* [Activity]
Find each line of the material below in which the word "source" occurs, and return it.

* [Data supplied]

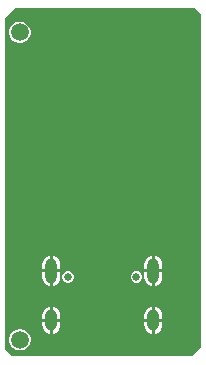
<source format=gbl>
G04*
G04 #@! TF.GenerationSoftware,Altium Limited,Altium Designer,24.2.2 (26)*
G04*
G04 Layer_Physical_Order=2*
G04 Layer_Color=16711680*
%FSLAX44Y44*%
%MOMM*%
G71*
G04*
G04 #@! TF.SameCoordinates,EEB9E67A-43F7-4525-8043-77EAD86446EF*
G04*
G04*
G04 #@! TF.FilePolarity,Positive*
G04*
G01*
G75*
%ADD36C,0.6604*%
%ADD37O,0.9906X2.1082*%
%ADD38O,0.9906X1.8034*%
%ADD39C,1.5000*%
%ADD40C,0.6096*%
G36*
X166370Y294640D02*
Y12700D01*
X158750Y5080D01*
X6350D01*
X-0Y11430D01*
X0Y290830D01*
X8890Y299720D01*
X161290D01*
X166370Y294640D01*
D02*
G37*
%LPC*%
G36*
X13888Y288424D02*
X11512D01*
X9217Y287809D01*
X7159Y286621D01*
X5479Y284941D01*
X4291Y282883D01*
X3676Y280588D01*
Y278212D01*
X4291Y275917D01*
X5479Y273859D01*
X7159Y272179D01*
X9217Y270991D01*
X11512Y270376D01*
X13888D01*
X16183Y270991D01*
X18241Y272179D01*
X19921Y273859D01*
X21109Y275917D01*
X21724Y278212D01*
Y280588D01*
X21109Y282883D01*
X19921Y284941D01*
X18241Y286621D01*
X16183Y287809D01*
X13888Y288424D01*
D02*
G37*
G36*
X40520Y90346D02*
Y78638D01*
X46808D01*
Y82956D01*
X46550Y84912D01*
X45795Y86735D01*
X44594Y88300D01*
X43029Y89501D01*
X41206Y90256D01*
X40520Y90346D01*
D02*
G37*
G36*
X126920D02*
Y78638D01*
X133208D01*
Y82956D01*
X132950Y84912D01*
X132195Y86735D01*
X130994Y88300D01*
X129429Y89501D01*
X127606Y90256D01*
X126920Y90346D01*
D02*
G37*
G36*
X37980D02*
X37294Y90256D01*
X35471Y89501D01*
X33906Y88300D01*
X32705Y86735D01*
X31950Y84912D01*
X31692Y82956D01*
Y78638D01*
X37980D01*
Y90346D01*
D02*
G37*
G36*
X124380D02*
X123694Y90256D01*
X121871Y89501D01*
X120306Y88300D01*
X119105Y86735D01*
X118350Y84912D01*
X118092Y82956D01*
Y78638D01*
X124380D01*
Y90346D01*
D02*
G37*
G36*
X112310Y77194D02*
X110390D01*
X108616Y76459D01*
X107259Y75102D01*
X106524Y73328D01*
Y71408D01*
X107259Y69634D01*
X108616Y68277D01*
X110390Y67542D01*
X112310D01*
X114084Y68277D01*
X115441Y69634D01*
X116176Y71408D01*
Y73328D01*
X115441Y75102D01*
X114084Y76459D01*
X112310Y77194D01*
D02*
G37*
G36*
X54510D02*
X52590D01*
X50816Y76459D01*
X49459Y75102D01*
X48724Y73328D01*
Y71408D01*
X49459Y69634D01*
X50816Y68277D01*
X52590Y67542D01*
X54510D01*
X56284Y68277D01*
X57641Y69634D01*
X58376Y71408D01*
Y73328D01*
X57641Y75102D01*
X56284Y76459D01*
X54510Y77194D01*
D02*
G37*
G36*
X46808Y76098D02*
X40520D01*
Y64390D01*
X41206Y64480D01*
X43029Y65235D01*
X44594Y66436D01*
X45795Y68001D01*
X46550Y69824D01*
X46808Y71780D01*
Y76098D01*
D02*
G37*
G36*
X133208D02*
X126920D01*
Y64390D01*
X127606Y64480D01*
X129429Y65235D01*
X130994Y66436D01*
X132195Y68001D01*
X132950Y69824D01*
X133208Y71780D01*
Y76098D01*
D02*
G37*
G36*
X124380D02*
X118092D01*
Y71780D01*
X118350Y69824D01*
X119105Y68001D01*
X120306Y66436D01*
X121871Y65235D01*
X123694Y64480D01*
X124380Y64390D01*
Y76098D01*
D02*
G37*
G36*
X37980D02*
X31692D01*
Y71780D01*
X31950Y69824D01*
X32705Y68001D01*
X33906Y66436D01*
X35471Y65235D01*
X37294Y64480D01*
X37980Y64390D01*
Y76098D01*
D02*
G37*
G36*
X40520Y47023D02*
Y36838D01*
X46808D01*
Y39632D01*
X46550Y41588D01*
X45795Y43411D01*
X44594Y44976D01*
X43029Y46177D01*
X41206Y46932D01*
X40520Y47023D01*
D02*
G37*
G36*
X126920D02*
Y36838D01*
X133208D01*
Y39632D01*
X132950Y41588D01*
X132195Y43411D01*
X130994Y44976D01*
X129429Y46177D01*
X127606Y46932D01*
X126920Y47023D01*
D02*
G37*
G36*
X37980D02*
X37294Y46932D01*
X35471Y46177D01*
X33906Y44976D01*
X32705Y43411D01*
X31950Y41588D01*
X31692Y39632D01*
Y36838D01*
X37980D01*
Y47023D01*
D02*
G37*
G36*
X124380D02*
X123694Y46932D01*
X121871Y46177D01*
X120306Y44976D01*
X119105Y43411D01*
X118350Y41588D01*
X118092Y39632D01*
Y36838D01*
X124380D01*
Y47023D01*
D02*
G37*
G36*
X46808Y34298D02*
X40520D01*
Y24114D01*
X41206Y24204D01*
X43029Y24959D01*
X44594Y26160D01*
X45795Y27725D01*
X46550Y29548D01*
X46808Y31504D01*
Y34298D01*
D02*
G37*
G36*
X133208D02*
X126920D01*
Y24114D01*
X127606Y24204D01*
X129429Y24959D01*
X130994Y26160D01*
X132195Y27725D01*
X132950Y29548D01*
X133208Y31504D01*
Y34298D01*
D02*
G37*
G36*
X124380D02*
X118092D01*
Y31504D01*
X118350Y29548D01*
X119105Y27725D01*
X120306Y26160D01*
X121871Y24959D01*
X123694Y24204D01*
X124380Y24114D01*
Y34298D01*
D02*
G37*
G36*
X37980D02*
X31692D01*
Y31504D01*
X31950Y29548D01*
X32705Y27725D01*
X33906Y26160D01*
X35471Y24959D01*
X37294Y24204D01*
X37980Y24114D01*
Y34298D01*
D02*
G37*
G36*
X13888Y28074D02*
X11512D01*
X9217Y27459D01*
X7159Y26271D01*
X5479Y24591D01*
X4291Y22533D01*
X3676Y20238D01*
Y17862D01*
X4291Y15567D01*
X5479Y13509D01*
X7159Y11829D01*
X9217Y10641D01*
X11512Y10026D01*
X13888D01*
X16183Y10641D01*
X18241Y11829D01*
X19921Y13509D01*
X21109Y15567D01*
X21724Y17862D01*
Y20238D01*
X21109Y22533D01*
X19921Y24591D01*
X18241Y26271D01*
X16183Y27459D01*
X13888Y28074D01*
D02*
G37*
%LPD*%
D36*
X53550Y72368D02*
D03*
X111350D02*
D03*
D37*
X39250Y77368D02*
D03*
X125650D02*
D03*
D38*
Y35568D02*
D03*
X39250D02*
D03*
D39*
X12700Y19050D02*
D03*
Y279400D02*
D03*
X152400D02*
D03*
Y19050D02*
D03*
D40*
X125650Y79481D02*
Y82829D01*
Y77368D02*
Y79481D01*
Y71907D02*
Y77368D01*
X39250Y31631D02*
Y39505D01*
X125650Y31631D02*
Y39505D01*
X39250Y71907D02*
Y82829D01*
M02*

</source>
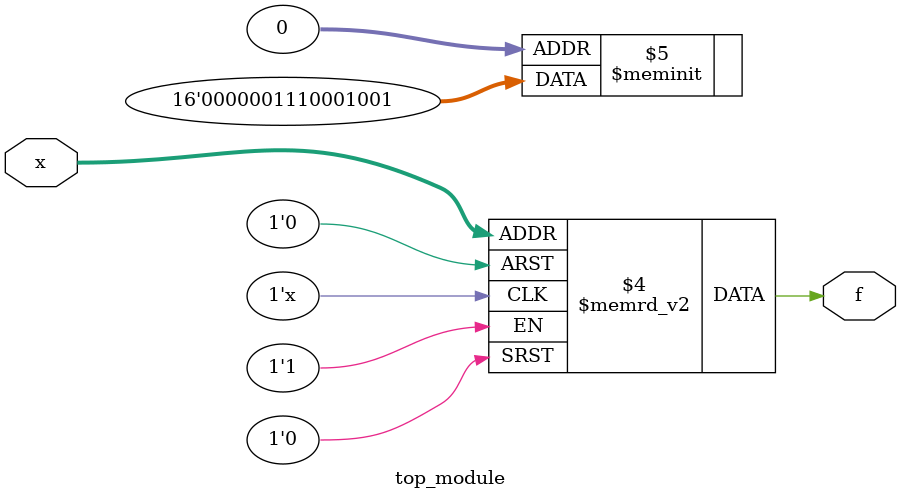
<source format=sv>
module top_module (
	input [4:1] x,
	output logic f
);
    always_comb begin
        case(x)
            4'b0000: f = 1;
            4'b0001: f = 0;
            4'b0011: f = 1;
            4'b0110: f = 0;
            4'b0111: f = 1;
            4'b1000: f = 1;
            4'b1001: f = 1;
            4'b1010: f = 0;
            default:  f = 0;
        endcase
    end
endmodule

</source>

* [Answer box]
<source format=gbl>
</source>
<source format=sv>
</source>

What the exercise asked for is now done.